[1Z7] (Replaces 06G) (Replaces 06H) Consider \(R\) a transitive and reflexive relation in \(A× A\); such a relation is called a preorder [ 42 ] ; we define \(x ∼ y\iff (xRy ∧ yRx)\) then \(∼\) is an equivalence relation, \(R\) is invariant for \(∼\), and \(\widetilde R\) (defined as in [1Z6]) is an order relation.
\(∼\) is clearly reflexive and symmetrical; is transitive because if \(x∼ y,y∼ z\) then \(xRy∧ yRx∧ yRz∧ zRy\) but being \(R\) transitive you get \(xRz∧ zRx\) i.e. \(x∼ z\)
Let \(x,y,\tilde x,\tilde y∈ X\) be such that \(x∼ \tilde x,y∼ \tilde y\) then we have \(xR\tilde x ∧ \tilde xRx∧ yR\tilde y∧ \tilde yRy\) if we add \(xRy\), by transitivity we get \(\tilde xR\tilde y\); and symmetrically.
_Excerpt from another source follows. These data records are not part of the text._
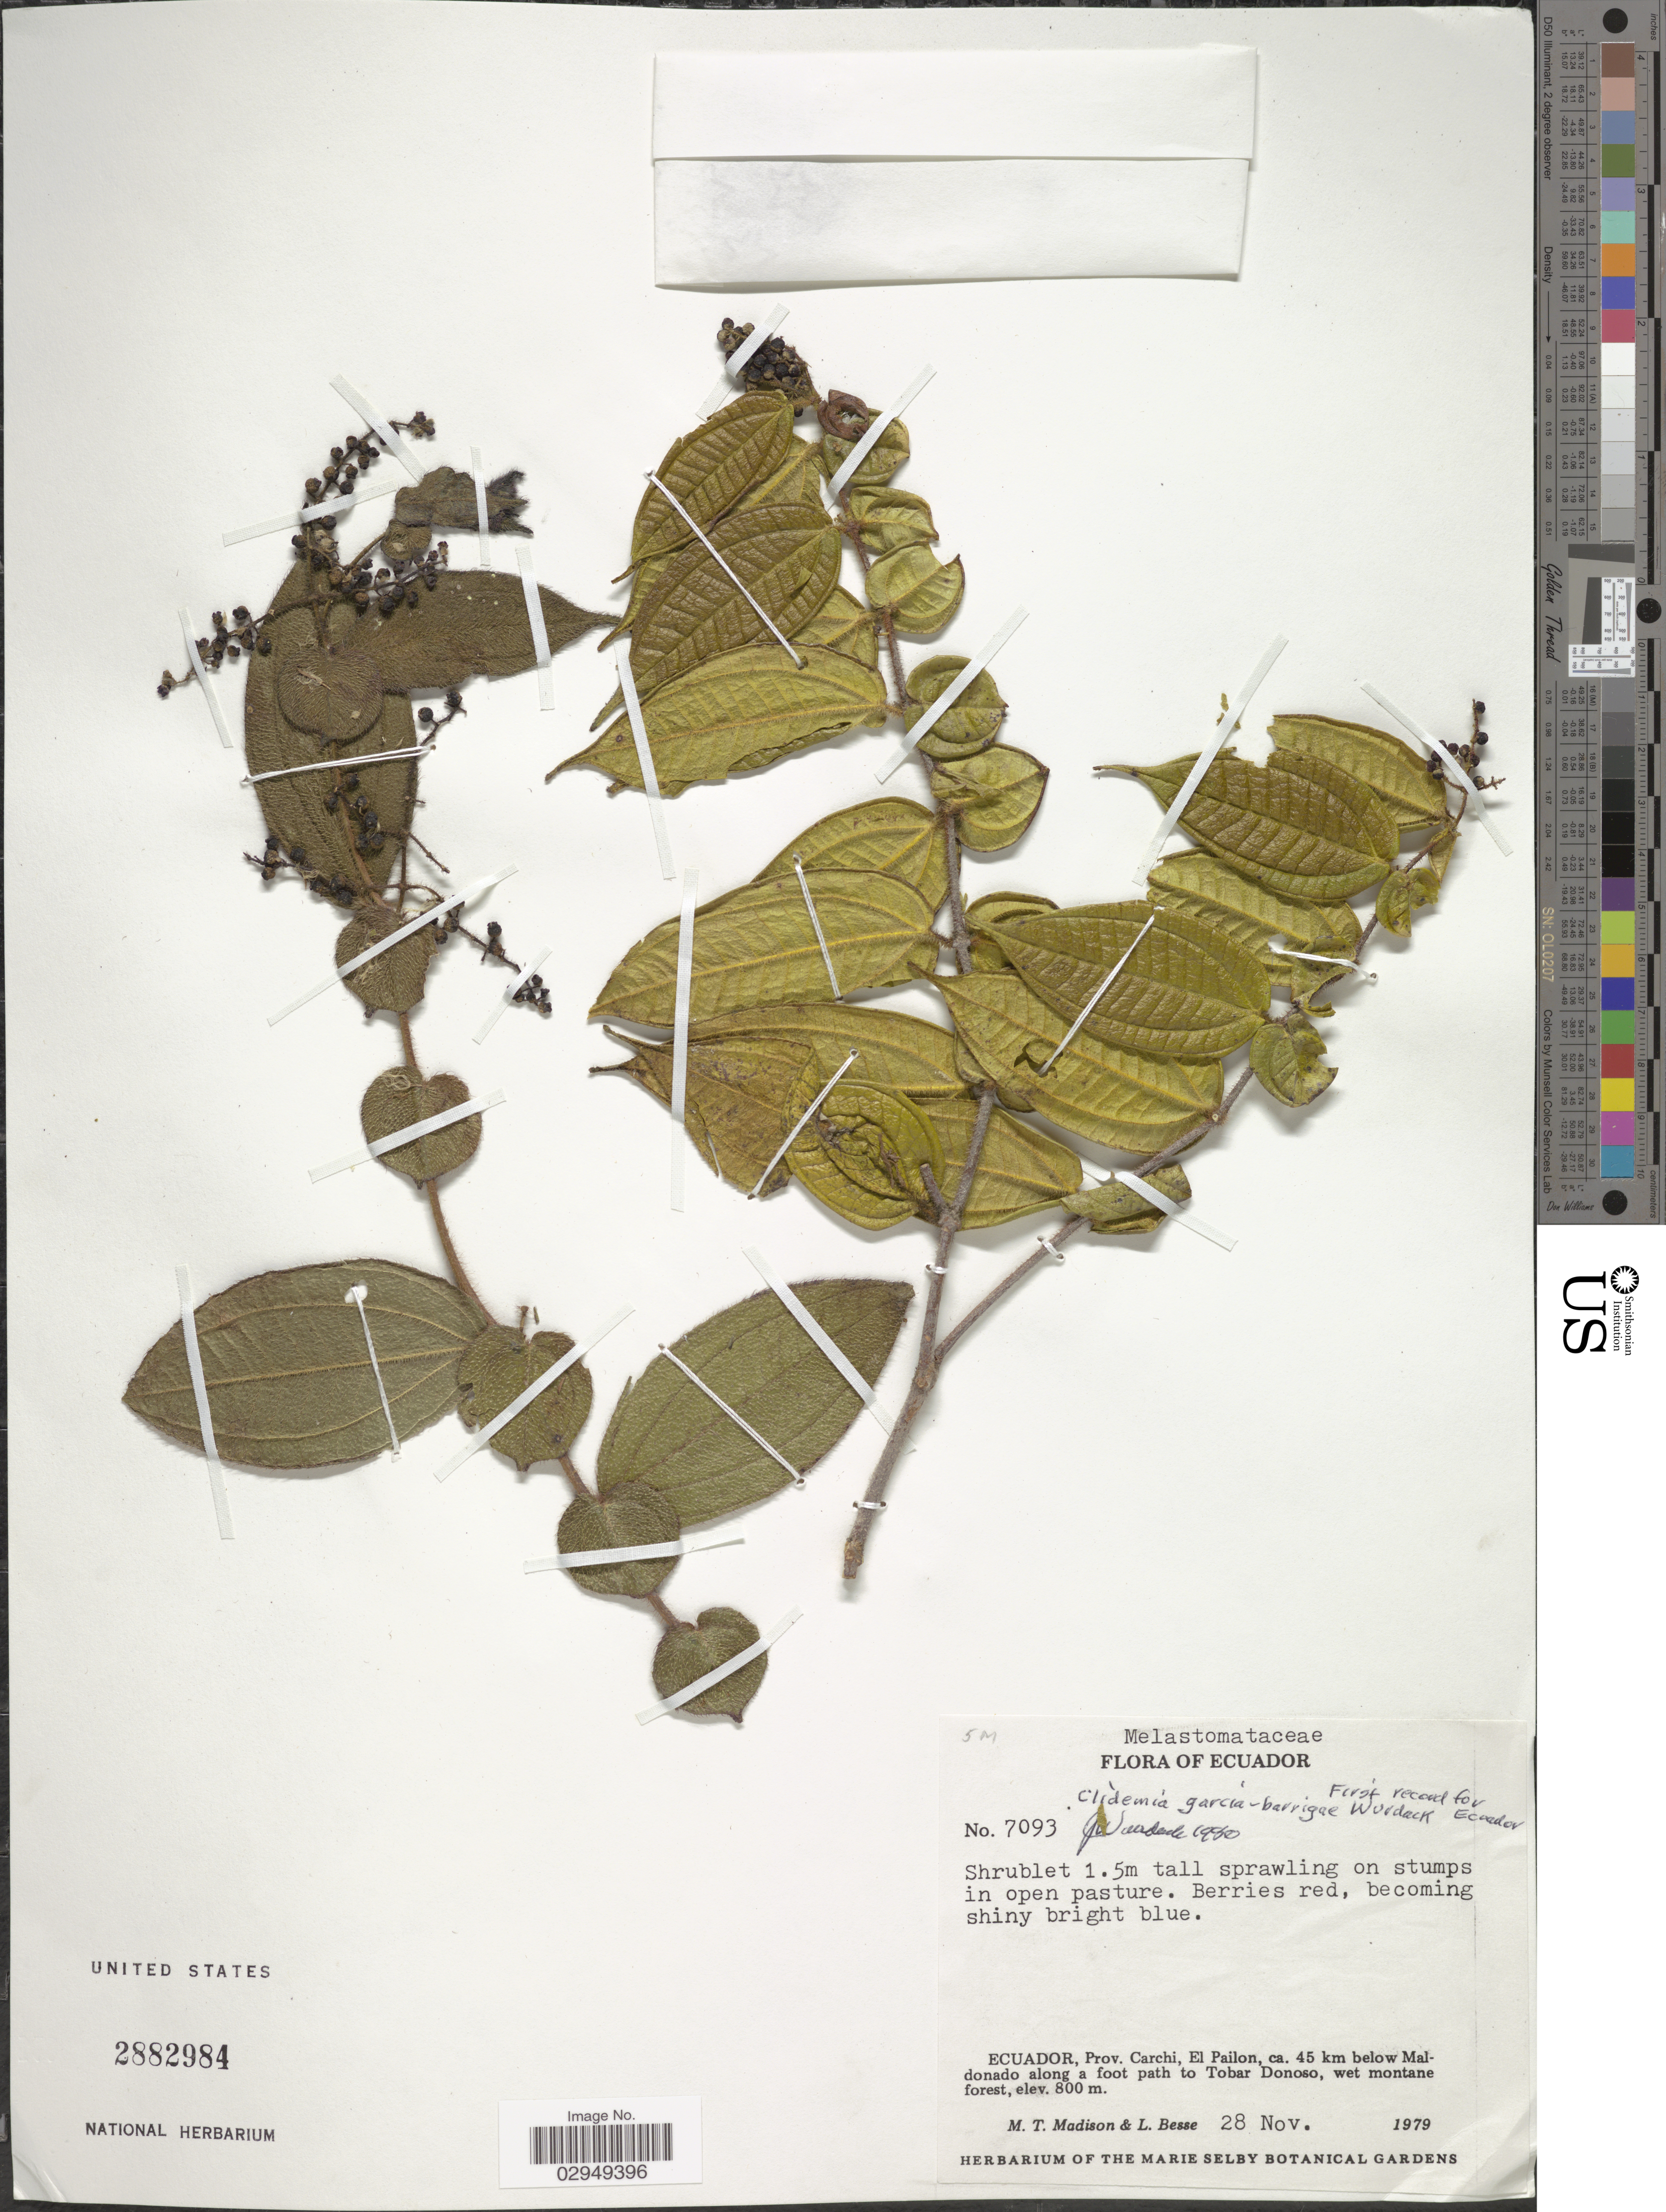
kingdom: Plantae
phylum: Tracheophyta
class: Magnoliopsida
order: Myrtales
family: Melastomataceae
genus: Clidemia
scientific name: Clidemia garcia-barrigae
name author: Wurdack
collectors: M. T. Madison & L. Besse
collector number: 7093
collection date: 1979-11-28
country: Ecuador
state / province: Carchi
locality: Prov. Carchi, El Pailon, ca. 45 km below Maldonado along a foot path to Tobar Donoso.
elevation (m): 800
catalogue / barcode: US 2882984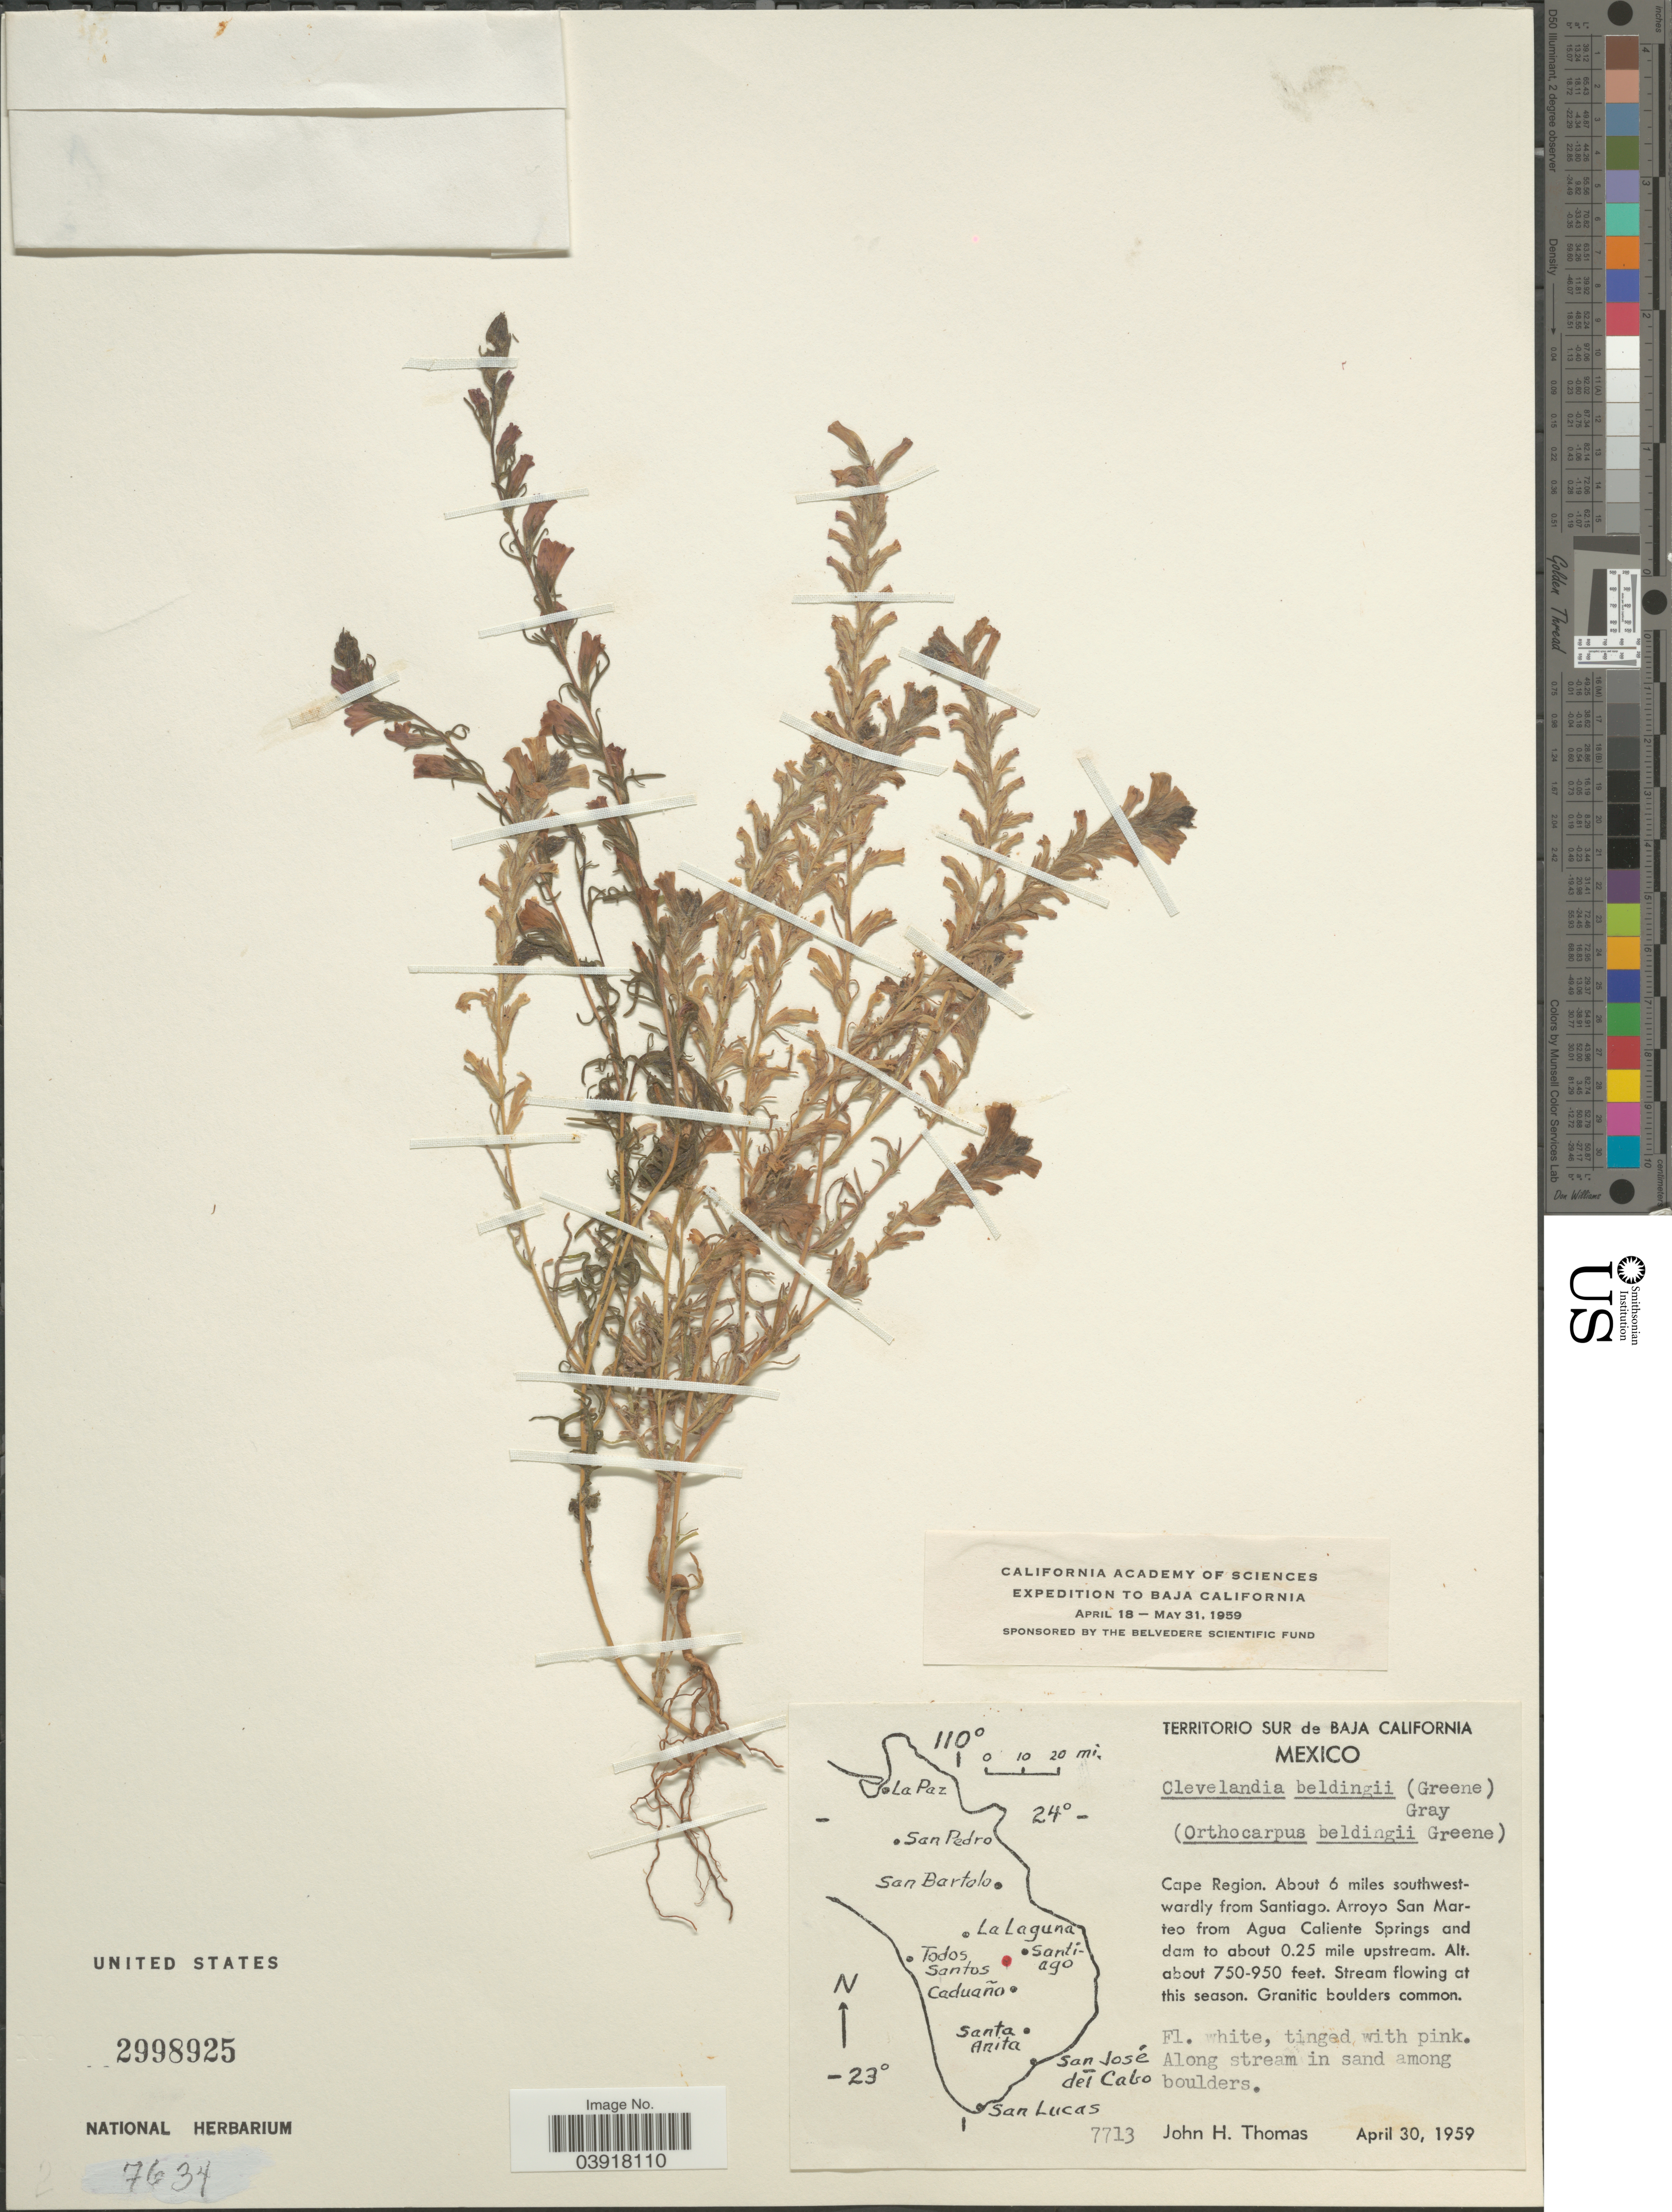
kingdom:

Finally, we see that \({\widetilde R}\) is an order relation on \(Y\). Using the (well posed) definition ”\([x]{\widetilde R}[y] \iff xRy\)” we deduce that \({\widetilde R}\) is reflexive and transitive (as indeed stated in the previous proposition). \({\widetilde R}\) is also antisymmetric because if for \(z,w∈ A/∼\) you have \(z{\widetilde R}w∧ w{\widetilde R}z\) then taken \(x∈ z,y∈ w\) we have \(xRy ∧ yRx\) which means \(x∼ y\) and therefore \(z=w\).